Quando lascerà il Governo e il suo ruolo nella Comunità
Interrogata sul momento in cui abbandonerà il Ministero per concentrarsi pienamente sulla candidatura, Morant chiarisce che la decisione non dipenderà dalla data elettorale né "la prenderà Pedro Sánchez", ma sarà lei a adottarla "naturalmente" insieme al presidente del Governo. Non offre un calendario concreto, ma insiste che lo farà "mettendo sopra ogni cosa gli interessi valenciani". "E so che il presidente mi supporterà in questa decisione", aggiunge.
Per quanto riguarda la sua presenza all'atto istituzionale del 9 d'Octubre nella Generalitat, conferma che parteciperà alla giornata festiva dei valenciani e che lo farà già come candidata, dopo la celebrazione della conferenza politica, qualcosa che considera le dia "molte occasioni". "Non mi importa essere ministra o non essere ministra, io ho già il mio ruolo nella Comunità Valenciana", sottolinea.
Ricorda anche che attualmente risiede a València e che la sua "priorità" è valenciana, difendendo di avere "capacità" per compatibilizzare le sue responsabilità senza smettere di dedicarsi "al cento per cento alla Comunitat Valenciana", come esemplifica con il Consiglio dei Ministri che ha approvato la dichiarazione di zona colpita dall'incendio della Vall d'Uixó.

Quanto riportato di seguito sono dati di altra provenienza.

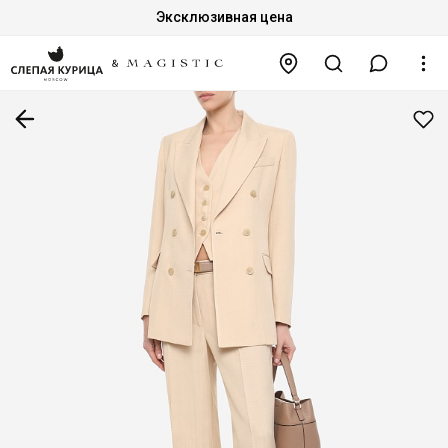
Эксклюзивная цена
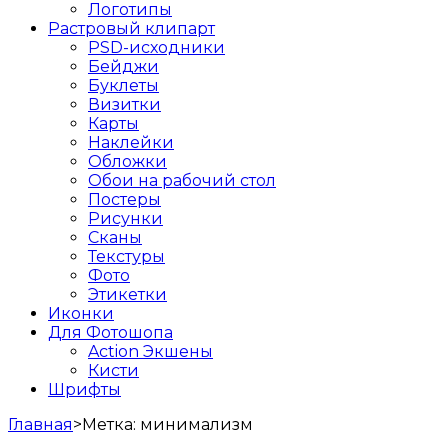
Логотипы
Растровый клипарт
PSD-исходники
Бейджи
Буклеты
Визитки
Карты
Наклейки
Обложки
Обои на рабочий стол
Постеры
Рисунки
Сканы
Текстуры
Фото
Этикетки
Иконки
Для Фотошопа
Action Экшены
Кисти
Шрифты
Главная
>
Метка:
минимализм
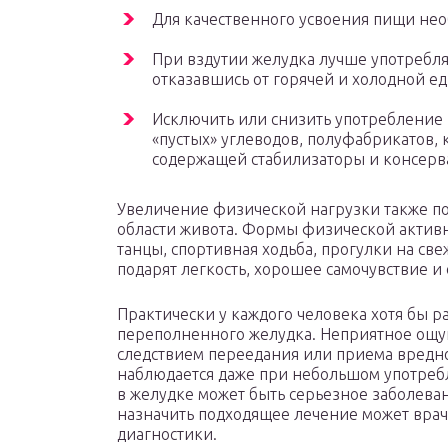
Для качественного усвоения пищи не
При вздутии желудка лучше употребл
отказавшись от горячей и холодной ед
Исключить или снизить употребление 
«пустых» углеводов, полуфабрикатов,
содержащей стабилизаторы и консерв
Увеличение физической нагрузки также по
области живота. Формы физической активн
танцы, спортивная ходьба, прогулки на св
подарят легкость, хорошее самочувствие и
Практически у каждого человека хотя бы р
переполненного желудка. Неприятное ощу
следствием переедания или приема вредн
наблюдается даже при небольшом употребл
в желудке может быть серьезное заболева
назначить подходящее лечение может вра
диагностики.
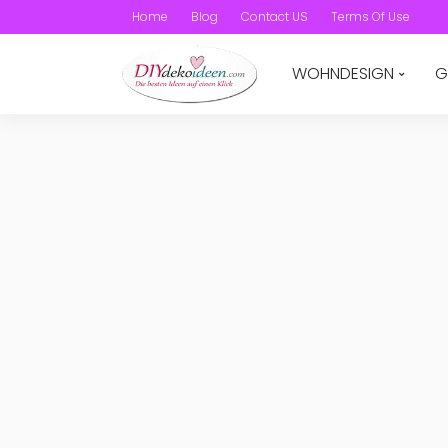
Home
Blog
Contact US
Terms Of Use
WOHNDESIGN
G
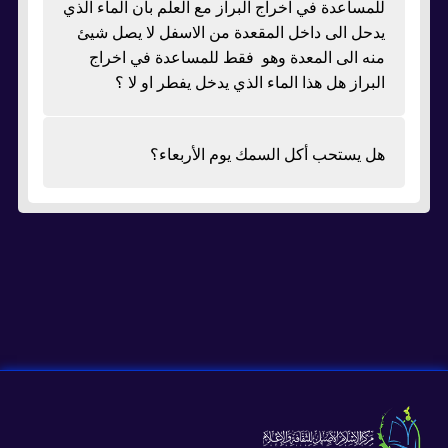
للمساعدة في اخراج البراز مع العلم بأن الماء الذي
يدحل الى داخل المقعدة من الاسفل لا يصل شيئ
منه الى المعدة وهو فقط للمساعدة في اخراج
البراز هل هذا الماء الذي يدخل يفطر او لا ؟
هل يستحب أكل السمك يوم الأربعاء؟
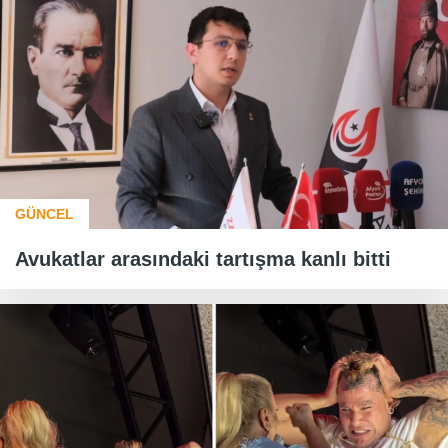
GÜNCEL
Avukatlar arasındaki tartışma kanlı bitti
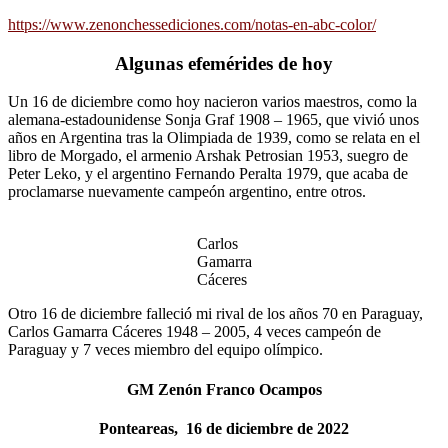
https://www.zenonchessediciones.com/notas-en-abc-color/
Algunas efemérides de hoy
Un 16 de diciembre como hoy nacieron varios maestros, como la
alemana-estadounidense Sonja Graf 1908 – 1965, que vivió unos
años en Argentina tras la Olimpiada de 1939, como se relata en el
libro de Morgado, el armenio Arshak Petrosian 1953, suegro de
Peter Leko, y el argentino Fernando Peralta 1979, que acaba de
proclamarse nuevamente campeón argentino, entre otros.
Carlos
Gamarra
Cáceres
Otro 16 de diciembre falleció mi rival de los años 70 en Paraguay,
Carlos Gamarra Cáceres 1948 – 2005, 4 veces campeón de
Paraguay y 7 veces miembro del equipo olímpico.
GM Zenón Franco Ocampos
Ponteareas, 16 de diciembre de 2022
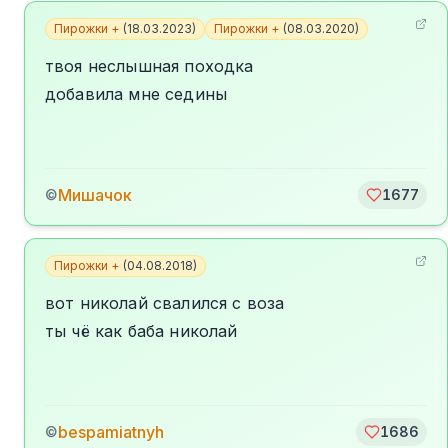
Пирожки +
(
18.03.2023
)
Пирожки +
(
08.03.2020
)
твоя неслышная походка
добавила мне седины
Мишачок
©
1677
Пирожки +
(
04.08.2018
)
вот николай свалился с воза
ты чё как баба николай
bespamiatnyh
©
1686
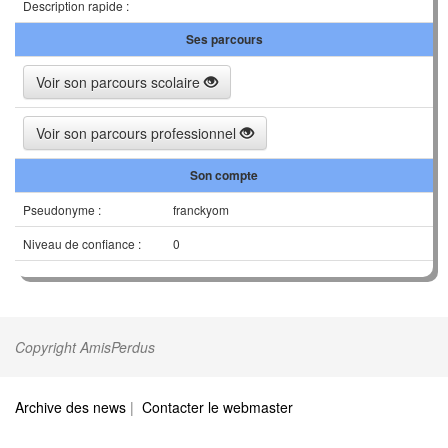
Description rapide :
Ses parcours
Voir son parcours scolaire
Voir son parcours professionnel
Son compte
Pseudonyme :
franckyom
Niveau de confiance :
0
Copyright AmisPerdus
Archive des news
|
Contacter le webmaster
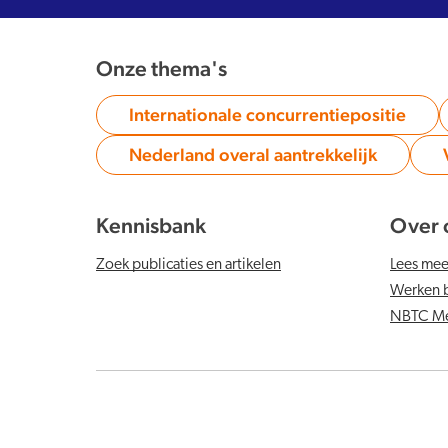
Onze thema's
Internationale concurrentiepositie
Category:
Nederland overal aantrekkelijk
Category:
Kennisbank
Over 
Zoek publicaties en artikelen
Lees me
Werken b
NBTC Me
Algemene voorwaarden
Gebruiksvoorwaarden
Privacy- e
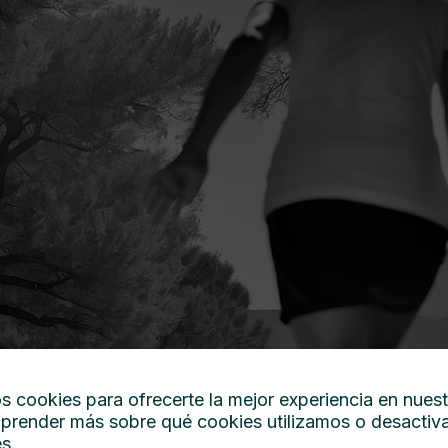
s cookies para ofrecerte la mejor experiencia en nues
prender más sobre qué cookies utilizamos o desactiva
es
.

Aggiunge che lei "è stata" nelle negoziazioni per attivare il meccanismo RED in Ford Almussafes, anche se afferma che non le piace "vantarsi" di ciò.
Essendo interrogata sulle sconfitte elettorali delle exministre Pilar Alegría e Mª Jesús Montero in Aragona e Andalusia, sostiene che la realtà di quelle federazioni socialiste non è comparabile a quella del PSPV né a quella della Comunitat Valenciana, dove "la gente scende in strada in maree contro la politica disumana del Consell con la dana e i tagli nell'istruzione". "Perché in quelle manifestazioni non c'è il PP?", si chiede.
Debate sui 'expresidenti'
Infine, di fronte alla proposta di Compromís di sopprimere tutti i privilegi agli 'expresidenti', Morant difende che l'attuale statuto contribuisce a evitare le "porte girevoli" e che coloro che hanno presieduto la Generalitat hanno "molto da offrire a un paese e a una società", citando Ximo Puig come "un valore per il Partito Socialista". Tuttavia, riconosce che "tutto è discutibile" e ammette che "c'è dibattito" in casi come quello di Zaplana, essendo stato condannato.